Motivational Effects of Methylphenidate are Associated with GABRA2 Variants Conferring Addiction Risk

Background: Variations in the GABRA2 gene, encoding α2 subunits of GABAA receptors, have been associated with risk for addiction to several drugs, but the mechanisms by which variations in non-coding regions of GABRA2 increase risk for addictions are not understood. Mice with deletion of GABRA2 show deficits in the ability of psychostimulants to facilitate responding for conditioned reinforcers, offering a potential explanation. Methods: We report human and mouse studies investigating a potential endophenotype underlying this association. Healthy human volunteers carrying either cocaine-addiction “risk” or “protective” GABRA2 single nucleotide polymorphism (SNPs) were tested for their subjective responses to methylphenidate, and methylphenidate’s ability to facilitate conditioned reinforcement (CRf) for visual stimuli (CS+) associated with monetary reward. In parallel, methylphenidate’s ability to facilitate responding for a visual CRf was studied in wildtype and α2 knockout (α2−/−) mice. Results: Methylphenidate increased the number of CS+ presentations obtained by human subjects carrying protective, but not risk SNPs. In mice, methylphenidate increased responding for a CS+ in wildtype, but not α2−/− mice. Human subjects carrying protective SNPs felt stimulated, aroused and restless following methylphenidate, while individuals carrying risk SNPs did not. Conclusion: Human risk SNP carriers were insensitive to methylphenidate’s effects on mood or in facilitating CRf. That mice with the gene deletion were also insensitive to methylphenidate’s ability to increase responding for CRf, suggests a potential mechanism whereby low α2-subunit levels increase risk for addictions. Circuits employing GABAA-α2 subunit-containing receptors may protect against risk for addictions.

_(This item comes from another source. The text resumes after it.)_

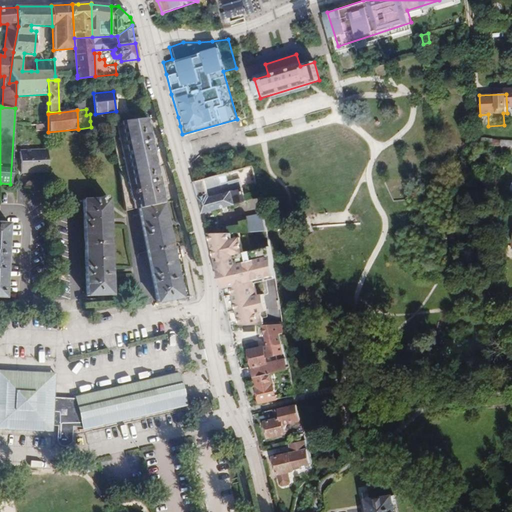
[(163,203),(147,119),(112,124),(125,211),(138,208),(139,208),(163,203)]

α4-containing GABAA receptors on dopamine D2 receptor-expressing neurons mediate instrumental responding for conditioned reinforcers, and its potentiation by cocaine

Extrasynaptic GABAA receptors (GABAARs) composed of α4, β and δ subunits mediate GABAergic tonic inhibition and are pertinent molecular targets in the modulation of behavioural responses to drugs of abuse, including ethanol and cocaine. These GABAARs are highly expressed within the nucleus accumbens (NAc) where they influence the excitability of the medium spiny neurons (MSNs). Here we explore their role in modulating behavioural responses to reward-conditioned cues and the behaviour-potentiating effects of cocaine. α4-subunit constitutive knockout mice (α4-/-) showed higher rates of instrumental responding for reward-paired stimuli in a test of conditioned reinforcement (CRf). A similar effect was seen following viral knockdown of GABAAR α4 subunits within the NAc. Local infusion of the δ-GABAAR-preferring agonist, THIP, into the NAc had no effect on responding when given alone, but reduced cocaine potentiation of responding for conditioned reinforcers in wildtype but not α4-/- mice. Finally, specific deletion of α4-subunits from dopamine D2-, but not D1-receptor-expressing neurons, mimicked the phenotype of the constitutive knockout, potentiating CRf responding and blocking intra-accumbal THIP attenuation of cocaine-potentiated CRf responding. These data demonstrate that α4-GABAAR mediated inhibition of dopamine D2 receptor-expressing neurons reduces instrumental-responding for a conditioned reinforcer, and its potentiation by cocaine, and emphasise the potential importance of GABAergic signalling within the NAc in mediating cocaine’s effects.